TASK DESCRIPTION: Please reproduce all the records below line by line, requests included, but leave out the pictures. In the answers, shift every dot coordinate by -36.

# # # # # # #

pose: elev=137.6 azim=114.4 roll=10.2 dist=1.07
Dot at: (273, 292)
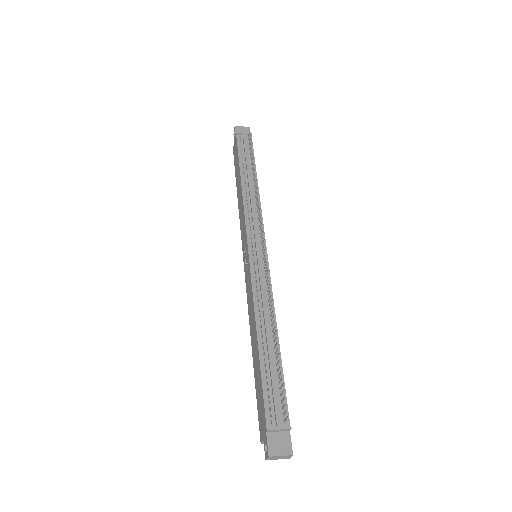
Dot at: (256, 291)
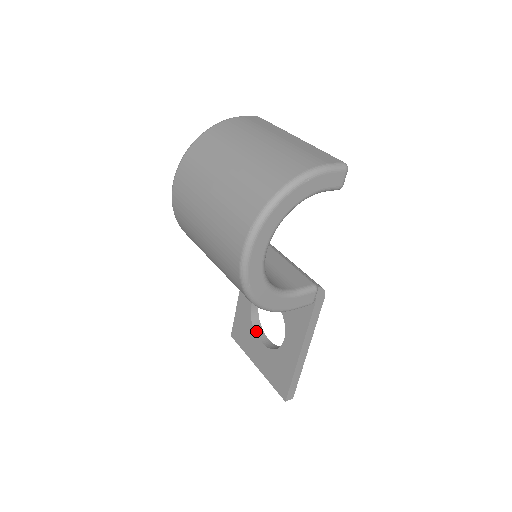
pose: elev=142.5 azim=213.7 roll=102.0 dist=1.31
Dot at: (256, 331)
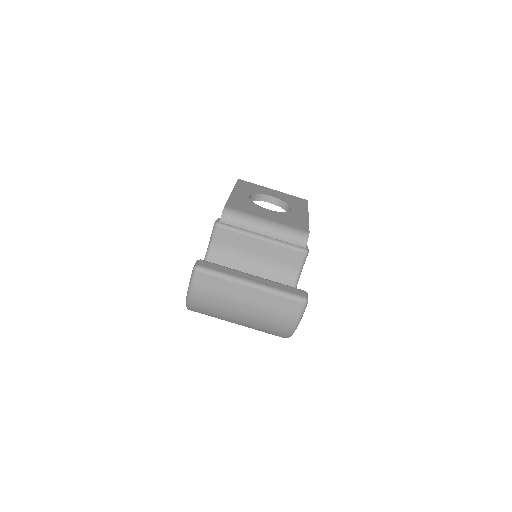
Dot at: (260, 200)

# # # # # # #

WRITTEN REPLY:
pose: elev=137.6 azim=114.4 roll=10.2 dist=1.07
Dot at: (273, 292)
Dot at: (220, 255)
pose: elev=142.5 azim=213.7 roll=102.0 dist=1.31
Dot at: (256, 331)
Dot at: (224, 164)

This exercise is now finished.